Strained metaphor time: Think of Hollywood’s yearly release cycle as a wobbly stool. The two legs that appear to be the same length do most of the heavy lifting; those are the summertime tentpole action flicks and wintertime prestige dramas. Then instead of putting the interests of the sitter (you, the moviegoer) first, the carpenter (Hollywood) uses whatever material is left to hobble together two crappy, uneven planks whose purpose is solely structural; those are the weirdo movies that come out late winter and early fall.

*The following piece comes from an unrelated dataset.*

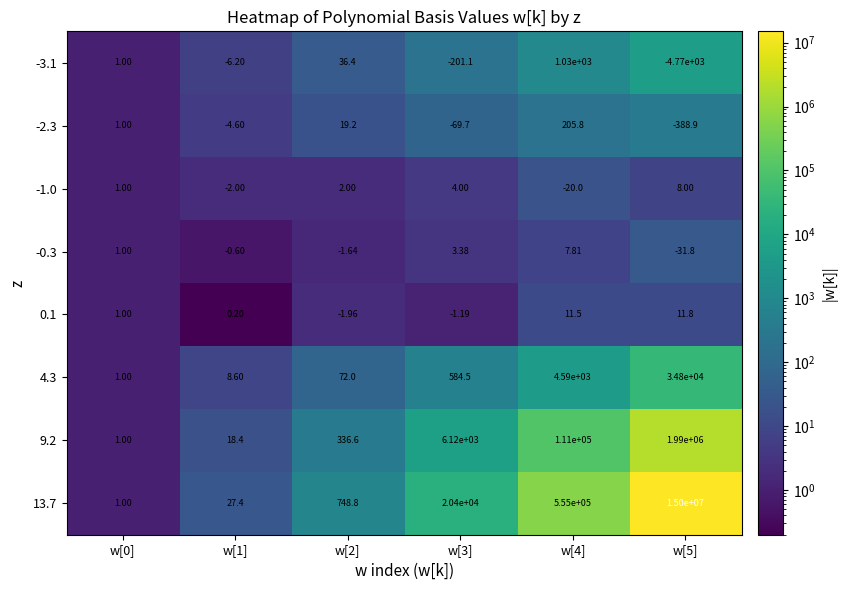

Is the value of 0.1 at w[2] greater than the value of -3.1 at w[4]?

No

So as we emerge from the brain-hardening sensory overload of the summer superhero glut, the studios are now back to tenderizing our sensibilities ahead of award season with an odd mix of palate cleansers and early Oscar hopefuls. Things are about to get weird.
OSCAR BAIT
Kicking things off is The Boxtrolls (9.26), an early contender for Best Animated Feature … which isn’t saying much for a category that feels increasingly like “Best By Default.” Adam Sandler returns to drama in Men, Women, & Children (10.1), and hopefully he’ll fucking stay there because he can be great and we really don’t want to see a Grown Ups 3. David Fincher’s Gone Girl (10.3) is the last glimpse of Ben Affleck’s potential before he destroys that momentum (again) in Kent v. Wayne. As the threat of Batfleck looms, our most beloved Dark Knight actor Michael Keaton returns to form in superhero satire Birdman (10.7), and Robert Downey, Jr. gets back to his pre-Stark roles in The Judge (10.10). Rounding out the season is Christopher Nolan’s mysterious Interstellar (11.7), Jon Stewart’s directorial debut Rosewater (11.7), and Benedict Cumberbatch’s potentially riveting portrayal of persecuted genius Alan Turing in The Imitation Game (11.21).
ODDITIES
According to the trailer for Dolphin Tale 2 (9.12), “We don’t know if dolphins can make friends. But we think they can. And that’s not a bad thing.” What is a bad thing, however, is the fact that a human being actually thought that sentence made any kind of sense. Moving on. Liam Neeson strikes what may be a perfect balance between the dramatic roles that made him a household name and the dime-a-dozen grizzled action flicks that got him working again in A Walk Among the Tombstones (9.19). After the success of Red State, Kevin Smith is leaving the Askewniverse even farther behind in favor of horror with Tusk (9.19). Jimi: All Is by My Side (9.26), the controversial Jimi Hendrix biopic that features none of his music and adds an entirely fictional domestic abuse subplot, might be a disaster, but the directorial debut of 12 Years a Slave writer John Ridley and the inspired casting of Andre Benjamin has us curious. Just by his very presence, Denzel Washington makes bad movies good and good movies great, so we still recommend seeing The Equalizer (9.26) even if it’s total dogshit. Terry Gilliam is hit or miss these days, but we’re stoked for his team-up with Christoph Waltz in Zero Theorem (9.19). As evidence that the world can always be a tad more psychotic, we present Nic Cage in the de-Cameronized, big budget adaptation of evangelical post-rapture saga Left Behind. (10.3) And finally, Michael Bay sullies a preexisting IP that no one cares about in Ouija (10.24).